* _Passage_
★ ★ ★ ★
Plowshares Meals-On-Wheels
Nourishing Elders & Community for Over 25 Years
by Torrey Douglass
Volunteers gather in the Plowshares 2000+ square foot dining room in south Ukiah, a cavernous, echoing space with industrial kitchen equipment along the back wall and doors to offices along the side. People cluster in small groups, packing food into bags crowded on top of the folding tables, chatting over pastries, counting quarts of milk in their blue plastic crates, and setting up steam tables for a hot food assembly line. There is an unembellished practicality about everything, and the volunteers seem to inhabit that sweet spot where busy and relaxed overlap. This is the center of operations for the Ukiah area Meals-On-Wheels program, and like the room it inhabits, there is more going on than first meets the eye.
★ ★ ★ ★
* _Data under study_
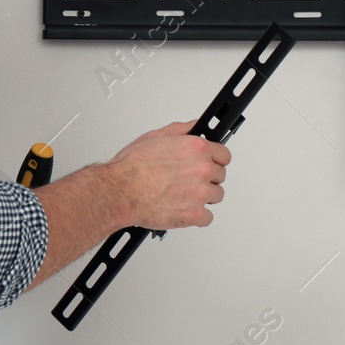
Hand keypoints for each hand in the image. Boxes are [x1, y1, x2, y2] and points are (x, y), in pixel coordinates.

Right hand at [104, 119, 231, 229]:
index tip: (211, 163)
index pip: (224, 155)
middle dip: (208, 178)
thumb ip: (181, 130)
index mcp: (196, 149)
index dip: (216, 159)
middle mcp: (202, 169)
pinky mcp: (194, 214)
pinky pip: (207, 218)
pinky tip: (185, 210)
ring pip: (216, 196)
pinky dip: (197, 217)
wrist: (120, 191)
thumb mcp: (156, 136)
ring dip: (204, 197)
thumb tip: (194, 127)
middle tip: (190, 180)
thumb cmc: (133, 166)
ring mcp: (200, 193)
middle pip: (220, 176)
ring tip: (186, 195)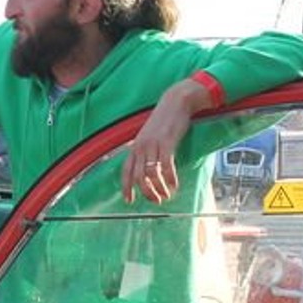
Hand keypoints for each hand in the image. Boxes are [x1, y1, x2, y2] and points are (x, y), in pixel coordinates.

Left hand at [120, 79, 204, 203]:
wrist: (176, 102)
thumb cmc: (165, 120)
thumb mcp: (150, 136)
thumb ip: (147, 151)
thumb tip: (149, 169)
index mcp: (135, 146)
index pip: (125, 171)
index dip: (126, 187)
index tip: (129, 200)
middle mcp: (141, 146)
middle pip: (138, 177)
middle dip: (146, 192)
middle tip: (156, 201)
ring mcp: (153, 144)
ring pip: (151, 173)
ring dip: (159, 188)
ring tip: (167, 195)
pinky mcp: (167, 142)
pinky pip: (165, 166)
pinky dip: (169, 179)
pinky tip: (175, 185)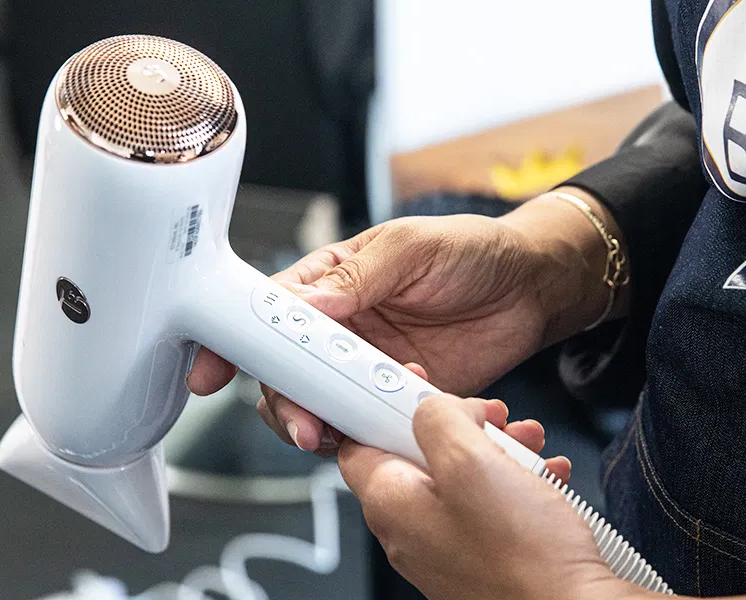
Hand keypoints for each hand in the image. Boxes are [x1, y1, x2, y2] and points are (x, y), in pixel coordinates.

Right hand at [189, 211, 594, 452]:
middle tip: (301, 420)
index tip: (212, 370)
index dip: (233, 342)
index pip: (269, 313)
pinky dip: (368, 436)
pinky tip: (386, 429)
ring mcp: (369, 369)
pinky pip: (368, 427)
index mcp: (332, 283)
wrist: (533, 289)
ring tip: (337, 433)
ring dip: (322, 424)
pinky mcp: (399, 400)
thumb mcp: (414, 248)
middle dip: (282, 401)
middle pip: (285, 374)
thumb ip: (360, 276)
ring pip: (320, 408)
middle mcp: (342, 330)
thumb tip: (309, 303)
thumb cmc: (473, 252)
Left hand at [342, 396, 745, 599]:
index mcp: (392, 505)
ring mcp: (447, 547)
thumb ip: (438, 420)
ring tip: (528, 445)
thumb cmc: (524, 558)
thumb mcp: (472, 462)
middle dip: (459, 425)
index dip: (380, 404)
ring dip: (497, 450)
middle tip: (488, 417)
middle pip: (418, 454)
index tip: (411, 385)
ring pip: (462, 476)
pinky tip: (545, 477)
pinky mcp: (484, 558)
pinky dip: (518, 482)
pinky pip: (492, 505)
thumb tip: (432, 406)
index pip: (357, 443)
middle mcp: (412, 531)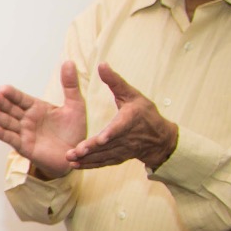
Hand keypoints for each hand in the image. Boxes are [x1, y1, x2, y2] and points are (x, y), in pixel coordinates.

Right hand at [0, 61, 87, 178]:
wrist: (79, 154)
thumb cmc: (74, 130)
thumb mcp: (75, 105)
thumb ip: (70, 85)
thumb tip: (69, 62)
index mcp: (36, 108)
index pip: (21, 99)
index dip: (12, 94)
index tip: (3, 88)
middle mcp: (27, 119)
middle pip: (10, 109)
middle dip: (0, 103)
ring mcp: (24, 133)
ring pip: (8, 123)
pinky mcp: (25, 147)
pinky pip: (12, 140)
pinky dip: (2, 135)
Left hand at [64, 63, 178, 170]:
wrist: (160, 138)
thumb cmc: (145, 113)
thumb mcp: (133, 94)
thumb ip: (115, 81)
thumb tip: (102, 64)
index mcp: (130, 120)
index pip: (120, 127)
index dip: (111, 133)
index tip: (101, 138)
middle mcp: (127, 137)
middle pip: (108, 145)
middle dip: (91, 149)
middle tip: (74, 152)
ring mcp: (122, 150)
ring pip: (103, 156)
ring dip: (87, 159)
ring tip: (70, 159)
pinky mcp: (118, 158)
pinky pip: (104, 163)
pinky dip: (90, 165)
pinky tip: (76, 165)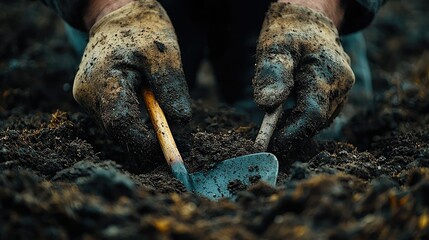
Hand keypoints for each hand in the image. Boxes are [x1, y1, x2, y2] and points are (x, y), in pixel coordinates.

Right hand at [73, 0, 190, 156]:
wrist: (118, 15)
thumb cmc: (143, 31)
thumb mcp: (165, 55)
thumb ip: (172, 90)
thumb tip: (181, 125)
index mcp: (103, 79)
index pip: (120, 124)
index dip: (144, 141)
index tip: (168, 146)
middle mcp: (88, 93)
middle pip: (118, 130)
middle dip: (146, 137)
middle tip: (172, 135)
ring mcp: (87, 97)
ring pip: (117, 126)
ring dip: (141, 125)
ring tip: (158, 103)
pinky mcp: (93, 98)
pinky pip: (115, 117)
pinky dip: (134, 117)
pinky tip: (144, 100)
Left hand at [252, 2, 354, 143]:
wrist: (308, 22)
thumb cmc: (289, 33)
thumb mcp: (275, 47)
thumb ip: (272, 73)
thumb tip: (267, 105)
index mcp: (329, 71)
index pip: (312, 113)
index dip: (292, 134)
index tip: (271, 145)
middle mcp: (341, 84)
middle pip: (316, 121)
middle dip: (292, 136)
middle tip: (267, 144)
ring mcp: (342, 91)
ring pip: (319, 120)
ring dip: (296, 129)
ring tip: (272, 132)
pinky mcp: (336, 95)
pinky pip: (319, 114)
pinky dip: (302, 120)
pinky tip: (285, 121)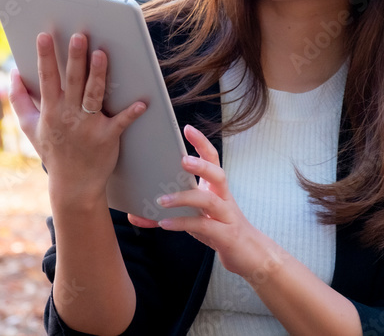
★ ★ ★ ★
* _Task directions_
Answer these questions from the passage about Plowshares Meals-On-Wheels:
1. For how many years does the subtitle say the program has been nourishing elders and community?
2. In what part of Ukiah is the dining room located?
3. What are the volunteers counting in the blue plastic crates?
The records have no role in this exercise.

* _Solution to this exercise_
1. Over 25 years.
2. South Ukiah.
3. Quarts of milk.